Log in to DataOps TestGen (note: the URL and credentials are printed at the end of the installation)
On the left navigation bar, click 'Data Profiling.'
You should see the Profiling Runs UI (below)

Profiling runs UI

Profiling results table¶

The profiling results table contains specific results for a profile run listed by schema, table name, and column name.

How to:

Select the single row displayed in the screen above, with the results from the demo schema.
From the 'Data Profiling' page, click the 'Profiling Results' button on the right.
You should see the Data Profiling Results UI (below)

Data profiling results UI

Single column profile details¶

Data profiling offers a range of critical benefits, such as improving data quality, resolving data issues, ensuring compliance, and mitigating risk. Profiling your data gives you a sense of its quality — the data's accuracy, consistency, completeness, and reliability. Knowing this is critical in a financial context where data quality can impact business decisions, compliance, and customer service. Selecting a row in the Profiling Results Table gives you a detailed insight into a specific column's profile.

How to:

From the 'Data Profiling Results' page, click a specific row.
Scroll down on the page and you should see the Data Profiling Detail UI.

Data profiling detail UI

Profile health anomalies¶

From the Profiling runs page, you can drill down into a list of profiling health anomalies. The displayed table includes the table name, column name, and data health anomaly type.
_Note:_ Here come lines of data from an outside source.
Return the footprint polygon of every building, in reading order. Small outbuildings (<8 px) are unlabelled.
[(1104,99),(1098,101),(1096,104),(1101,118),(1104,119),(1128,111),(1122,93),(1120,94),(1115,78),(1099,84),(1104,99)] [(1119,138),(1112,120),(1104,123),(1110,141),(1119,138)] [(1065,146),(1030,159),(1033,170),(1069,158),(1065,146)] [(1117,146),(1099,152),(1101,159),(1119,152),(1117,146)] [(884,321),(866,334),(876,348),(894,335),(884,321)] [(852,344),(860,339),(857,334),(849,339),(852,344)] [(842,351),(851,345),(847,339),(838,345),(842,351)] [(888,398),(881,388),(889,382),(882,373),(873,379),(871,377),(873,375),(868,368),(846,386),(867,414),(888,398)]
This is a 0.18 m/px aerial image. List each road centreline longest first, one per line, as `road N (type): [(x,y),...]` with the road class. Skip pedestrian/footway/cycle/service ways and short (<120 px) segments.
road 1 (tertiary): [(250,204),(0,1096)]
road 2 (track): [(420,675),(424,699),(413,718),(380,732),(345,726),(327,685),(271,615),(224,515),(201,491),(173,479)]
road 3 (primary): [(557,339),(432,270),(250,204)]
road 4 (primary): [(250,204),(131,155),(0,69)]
The checkboxes on the upper right allow you to view each profiling health anomaly.

How to:

On the left navigation bar, click 'Data Profiling.'
This should bring up the Profiling Runs UI again (below)

Profiling runs UI

From the 'Data Profiling' page:
- Click the single profiling runs row
- Click the 'Anomalies' button on the right
This should bring up a list of Profiling Anomalies

Profiling anomalies

Profile health drill down¶

You can look at the data from a specific health anomaly by clicking 'review source data.' You can see all the various ways in the raw data that the term 'e-bike' is used in the data set. Standardizing these terms is essential for accurate analysis. Finding and fixing this is one of the many unsung heroics done by data teams to make insight accurate and valuable for their organization.

How to:

From the 'Profiling Anomalies' page, click the row which has table d_ebike_products and column prodcut_type.
You can read about this type of anomaly.
Then click the button 'Review Source Data' on the lower right.
This should bring up the details of the Profiling health anomaly (below).

Source data review

Benefits¶

When you get a new data set, you face this challenge. Do I need to patch it? Or should I push back on the data suppliers to fix the data at the source? And exactly what problems in the data need to be fixed? If you don't find these problems on the first check, they will show up in your customer's data, take more time to fix, and lose trust in your work. 'Bad Data' problems fixed at the beginning are 10x cheaper than the same problem found in production. DataOps TestGen's 51 data profiling characteristics and 25 checks to screen new datasets drive this savings.

Next steps: How can I do this on my data right now?¶

You can do all the steps in this tutorial on your own data. Follow these three steps: add a connection to TestGen, create a Table Group, and perform profiling.